0 thoughts on “The Future of Health Care in Obama’s Second Term

  1. Interesting blog. I’ll have to give you a shout and put you in my blogroll.

    Those in the anxious thrall of the huge grifters’ head fake that comprises “the fear of the fiscal cliff” ought to read some Bill Black, et al.

    With a federal bond rate of essentially zero, the “fiscal cliff” is a way overrated Bogeyman.

    I also highly recommend Graeber’s “Debt: the first 5,000 years.”

    “Every insurer is looking at the 30 million uninsured people who will receive coverage through a mix of subsidized private insurance for middle-class households and expanded Medicaid for low-income people.”

    Well, yeah. Such was Obama’s Devil’s Bargain. PPACA, in the “coverage”/HIX section, is equal parts “corporate welfare” and actual means-testing “welfare.” And, Ryan’s “voucher” idea (himself now unceremoniously “privatized”) is essentially no different. I have to admit to remaining confused with regard to how giving federal money to citizens so they can “buy coverage” (with further “assistance” for the “needy”) ever became a “Conservative” notion. I must have been out sick that day at Ayn Rand School.

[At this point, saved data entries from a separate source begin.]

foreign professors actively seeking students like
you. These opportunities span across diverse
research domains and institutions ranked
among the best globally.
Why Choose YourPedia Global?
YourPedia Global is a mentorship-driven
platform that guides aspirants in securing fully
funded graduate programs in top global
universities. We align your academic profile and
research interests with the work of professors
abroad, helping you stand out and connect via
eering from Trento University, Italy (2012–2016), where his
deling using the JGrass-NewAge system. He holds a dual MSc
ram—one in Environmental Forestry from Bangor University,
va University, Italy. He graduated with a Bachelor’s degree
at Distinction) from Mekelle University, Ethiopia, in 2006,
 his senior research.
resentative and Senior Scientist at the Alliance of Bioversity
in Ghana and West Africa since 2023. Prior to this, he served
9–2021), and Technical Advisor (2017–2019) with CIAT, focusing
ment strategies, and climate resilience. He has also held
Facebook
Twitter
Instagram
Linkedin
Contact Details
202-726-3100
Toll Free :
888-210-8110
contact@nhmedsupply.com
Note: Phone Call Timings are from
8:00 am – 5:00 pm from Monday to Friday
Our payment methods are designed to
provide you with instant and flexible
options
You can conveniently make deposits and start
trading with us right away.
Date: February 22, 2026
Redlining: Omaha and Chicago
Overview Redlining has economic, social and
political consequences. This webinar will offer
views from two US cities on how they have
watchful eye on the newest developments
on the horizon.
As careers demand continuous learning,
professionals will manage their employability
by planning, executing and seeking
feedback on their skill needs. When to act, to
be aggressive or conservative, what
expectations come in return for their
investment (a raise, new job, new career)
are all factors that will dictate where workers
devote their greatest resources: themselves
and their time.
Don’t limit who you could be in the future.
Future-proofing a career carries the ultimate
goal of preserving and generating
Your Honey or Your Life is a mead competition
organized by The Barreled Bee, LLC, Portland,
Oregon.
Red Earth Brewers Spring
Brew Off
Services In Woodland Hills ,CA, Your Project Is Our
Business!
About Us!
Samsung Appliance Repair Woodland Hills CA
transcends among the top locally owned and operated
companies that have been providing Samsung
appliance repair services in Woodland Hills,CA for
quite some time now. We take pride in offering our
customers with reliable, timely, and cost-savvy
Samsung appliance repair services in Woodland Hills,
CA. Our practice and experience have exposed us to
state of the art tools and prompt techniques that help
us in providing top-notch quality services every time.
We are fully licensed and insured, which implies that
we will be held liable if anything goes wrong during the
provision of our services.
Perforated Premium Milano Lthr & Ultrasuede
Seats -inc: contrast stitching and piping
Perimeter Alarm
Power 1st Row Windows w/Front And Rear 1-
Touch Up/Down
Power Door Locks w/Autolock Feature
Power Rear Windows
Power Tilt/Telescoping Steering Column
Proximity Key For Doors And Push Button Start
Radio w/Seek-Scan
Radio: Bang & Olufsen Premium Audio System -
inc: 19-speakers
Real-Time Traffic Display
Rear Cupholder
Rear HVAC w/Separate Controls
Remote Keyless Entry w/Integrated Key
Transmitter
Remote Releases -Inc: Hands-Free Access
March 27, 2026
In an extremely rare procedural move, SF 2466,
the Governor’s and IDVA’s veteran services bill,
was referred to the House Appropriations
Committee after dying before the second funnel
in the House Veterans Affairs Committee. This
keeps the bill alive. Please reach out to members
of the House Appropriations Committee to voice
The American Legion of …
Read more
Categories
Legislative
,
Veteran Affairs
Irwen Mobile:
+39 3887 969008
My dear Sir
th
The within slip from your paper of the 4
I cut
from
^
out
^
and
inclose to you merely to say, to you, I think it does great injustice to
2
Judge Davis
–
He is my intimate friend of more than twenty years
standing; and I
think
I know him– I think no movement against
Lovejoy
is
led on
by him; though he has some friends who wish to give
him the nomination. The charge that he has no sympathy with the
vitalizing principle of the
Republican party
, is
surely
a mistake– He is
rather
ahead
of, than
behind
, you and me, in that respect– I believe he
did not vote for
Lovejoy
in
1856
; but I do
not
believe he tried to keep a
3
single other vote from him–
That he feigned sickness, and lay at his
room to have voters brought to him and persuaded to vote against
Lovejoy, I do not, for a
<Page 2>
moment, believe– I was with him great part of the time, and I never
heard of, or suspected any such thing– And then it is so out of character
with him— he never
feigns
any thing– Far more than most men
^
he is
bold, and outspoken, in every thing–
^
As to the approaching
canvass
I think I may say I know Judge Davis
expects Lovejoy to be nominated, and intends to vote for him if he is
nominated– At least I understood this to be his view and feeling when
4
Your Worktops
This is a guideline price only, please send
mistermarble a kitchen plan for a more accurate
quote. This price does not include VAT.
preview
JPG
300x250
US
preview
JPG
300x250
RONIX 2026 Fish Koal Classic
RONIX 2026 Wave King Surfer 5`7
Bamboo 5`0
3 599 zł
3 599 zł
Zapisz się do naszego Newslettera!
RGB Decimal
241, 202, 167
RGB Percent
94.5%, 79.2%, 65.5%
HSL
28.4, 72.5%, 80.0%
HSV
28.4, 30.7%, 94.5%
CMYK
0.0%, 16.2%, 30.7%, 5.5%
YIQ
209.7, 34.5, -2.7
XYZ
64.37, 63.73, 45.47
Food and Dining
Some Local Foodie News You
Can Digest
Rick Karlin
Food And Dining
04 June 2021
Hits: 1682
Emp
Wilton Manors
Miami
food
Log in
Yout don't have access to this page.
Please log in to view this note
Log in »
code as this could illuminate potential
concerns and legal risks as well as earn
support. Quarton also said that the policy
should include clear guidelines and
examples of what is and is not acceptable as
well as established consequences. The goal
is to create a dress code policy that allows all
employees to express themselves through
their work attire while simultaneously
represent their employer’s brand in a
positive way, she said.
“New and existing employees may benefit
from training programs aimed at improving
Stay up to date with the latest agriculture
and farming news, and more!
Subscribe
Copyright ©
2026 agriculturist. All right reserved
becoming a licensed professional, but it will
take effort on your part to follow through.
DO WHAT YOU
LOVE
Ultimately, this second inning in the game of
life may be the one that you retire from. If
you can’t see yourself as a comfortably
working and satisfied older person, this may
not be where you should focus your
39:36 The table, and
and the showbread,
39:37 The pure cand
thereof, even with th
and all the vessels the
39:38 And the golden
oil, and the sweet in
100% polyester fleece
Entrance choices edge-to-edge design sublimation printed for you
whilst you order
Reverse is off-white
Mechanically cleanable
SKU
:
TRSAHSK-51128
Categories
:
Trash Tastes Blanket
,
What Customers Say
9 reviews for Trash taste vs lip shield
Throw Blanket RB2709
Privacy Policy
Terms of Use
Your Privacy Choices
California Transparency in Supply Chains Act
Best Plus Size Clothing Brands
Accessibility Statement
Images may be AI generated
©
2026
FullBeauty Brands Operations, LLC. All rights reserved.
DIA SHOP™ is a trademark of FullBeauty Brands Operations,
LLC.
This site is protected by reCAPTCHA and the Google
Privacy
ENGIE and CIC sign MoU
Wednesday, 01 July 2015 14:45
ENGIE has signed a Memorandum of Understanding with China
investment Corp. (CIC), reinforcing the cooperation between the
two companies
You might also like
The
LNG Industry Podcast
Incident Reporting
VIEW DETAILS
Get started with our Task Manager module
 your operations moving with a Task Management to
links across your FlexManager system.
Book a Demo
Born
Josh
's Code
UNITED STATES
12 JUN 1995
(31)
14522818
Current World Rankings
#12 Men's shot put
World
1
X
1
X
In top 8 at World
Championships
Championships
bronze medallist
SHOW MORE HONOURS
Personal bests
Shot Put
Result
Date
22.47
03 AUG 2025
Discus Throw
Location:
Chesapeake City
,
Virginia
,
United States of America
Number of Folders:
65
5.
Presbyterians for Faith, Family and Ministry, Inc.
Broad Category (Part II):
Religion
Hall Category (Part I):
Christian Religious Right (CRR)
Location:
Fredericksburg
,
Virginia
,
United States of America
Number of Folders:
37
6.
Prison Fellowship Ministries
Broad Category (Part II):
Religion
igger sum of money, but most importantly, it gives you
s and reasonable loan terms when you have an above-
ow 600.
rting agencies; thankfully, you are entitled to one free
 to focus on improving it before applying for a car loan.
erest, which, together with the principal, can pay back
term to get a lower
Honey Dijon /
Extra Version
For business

  2. Dr. Conroy covers a lot of ground in her post. I want to suggest that all discussions of physician supply would be advanced and clarified if it were made clear whether the subject is allopathic (MD), osteopathic (DO), or all physicians. For at least 4 decades, DOs have been accepted into ACGME accredited graduate medical education programs and by all accounts they have performed at the same levels as MD trainees. Indeed, over the past decade or so, more than half of the 5,000 DO graduates each year have chosen to continue their training in ACGME programs. (There is no reciprocal: the accreditation requirements for osteopathic graduate medical education programs prohibit acceptance of MD trainees. There is, however, a handful of dually or parallel accredited residency programs, often in Family Practice, where DO and MD trainees work and learn side by side but receive degree-specific certificates of completion.)

    In some parts of the US and increasingly across the nation, DOs are the main providers of primary care in smaller cities, suburban, and rural areas. Like MDs, but in much smaller numbers, they have also sought training and entered practice as specialists and sub-specialists. Since about 2005, the number of osteopathic medical schools has more than doubled while the number of allopathic schools has increased by about 25%. The number of additional graduating physicians is still building as these schools approach full operation, but there has been no appreciable corresponding growth in the numbers of either osteopathic or allopathic GME programs or training positions. Thus, the source of one of the US health care delivery system problems that Dr. Conroy describes: how and by whom will care be provided to an expanded number of insured individuals? Growth in the number of domestic MD and DO graduates each year in the face of a virtually stable number of residency positions simultaneously puts the squeeze on post-MD training for US and other International Medical Graduates.

    Financing the needed but undefined number of additional GME positions is another one of the many problems that have been kicked down the road by the Congress in the past few years. The road has a finite length and a solution will have to be found in the not distant future.

    In the meantime, the ACGME and the American Osteopathic Association (the accrediting body for osteopathic GME) and the American Association of Colleges of Osteopathic Medicine (analogous to the AAMC) have just entered into discussions that are intended to lead soon to a single accrediting body for US GME whose membership would include the AOA and AACOM in addition to the five current members of the ACGME. The overall purpose of this effort is to improve the quality of all GME programs but, as the discussion ground rules are currently described, MD graduates would still be barred from osteopathic GME.

    Few patients distinguish between MD and DO physicians when they seek professional care. Policy makers and analysts, however, need to make clear whether they are talking about all physicians or subsets of them if decisions are to be based on sound and accurate information.